私の手荷物は、いつも身に着けているウェストバッグと、パソコンなどの精密機械を入れたバッグだけです。どちらのバッグにも特に目を惹くようなものは入れないように気をつけています。
マプトの空港警察官が最も注意深くチェックするのは搭乗予定者の財布です。モザンビークには現地通貨紙幣の国外持ち出し厳禁というルールがあるそうで、500メティカルス(約925円)以上の紙幣を持っていると即座に没収されるんだそうです(コインはお咎めなしです)。
今までの経験ではほぼ毎回、チョロマカシ目的の警察官がバッグを開けて中身をチェックします。X線の透視で特に不審なものが見つからなくても、です。
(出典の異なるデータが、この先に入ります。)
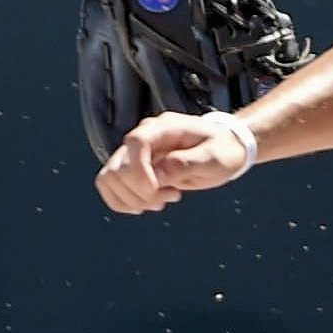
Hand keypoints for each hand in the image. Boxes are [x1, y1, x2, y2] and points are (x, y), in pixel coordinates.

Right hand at [96, 112, 250, 214]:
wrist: (223, 148)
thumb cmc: (221, 150)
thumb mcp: (213, 158)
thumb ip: (186, 164)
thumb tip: (157, 176)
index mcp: (163, 128)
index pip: (135, 143)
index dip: (140, 172)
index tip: (159, 191)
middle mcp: (142, 137)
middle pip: (118, 167)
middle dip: (140, 193)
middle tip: (171, 197)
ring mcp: (133, 153)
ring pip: (109, 179)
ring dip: (131, 200)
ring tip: (160, 201)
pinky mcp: (130, 168)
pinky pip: (110, 187)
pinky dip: (124, 202)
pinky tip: (148, 204)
既に10回以上もモザンビークの出入国を繰り返している私です。
「バッグノ中身ヲ見セロ」
という要求に驚くことも反抗することもせず、
あー、はいはい。
という感じで素直にバッグを開けます。警察官は財布を探り、紙幣を探します。
低額紙幣を数枚入れただけ(100メティほど)の私の薄い財布に意外そうな表情で、
「メティカル、モット持ッテルダロ?」
いえ、ありません。全部使いました。
「ホントニ?」
ええ、本当です。
そんなはずはない、絶対に持っているはずだ、と私のウェストバッグの隅から隅までくまなく探します。「メティカル紙幣国外持ち出し禁止令」という大義名分がありますから、極めて大っぴらにしつこく捜査します。多額の紙幣持ち出しが発覚したとしても別に送検されるわけではなく単に没収するだけなので、警察官にとっては「オイシイ捜査」なんです。
この間、モザンビーク人(と思われる)搭乗者が何人もお咎めなしのノー・チェックで通り過ぎて行きます。紙幣持ち出しを疑われるのは、どうも外国人搭乗者だけのようです。
結局紙幣は見つからず(絶対に見つからないように隠しているので当然ですが)放免されますが、毎回繰り返すこのプロセスが本当にめんどくさくて疲れます。実質的にはまだモザンビーク国内にいるにもかかわらず、セキュリティ・チェックをクリヤした時点で、すでに日本への帰路の半分以上をこなしたような気分になるほどです。
やれやれ。
出国監査も済ませてホッとしてトイレに行くと、掃除係のオバチャンが
「チップチョーダイ」
またも金銭の要求でありますが、この場合はなんとなく許せる気になって、ちょっと多めにコインを渡したりして。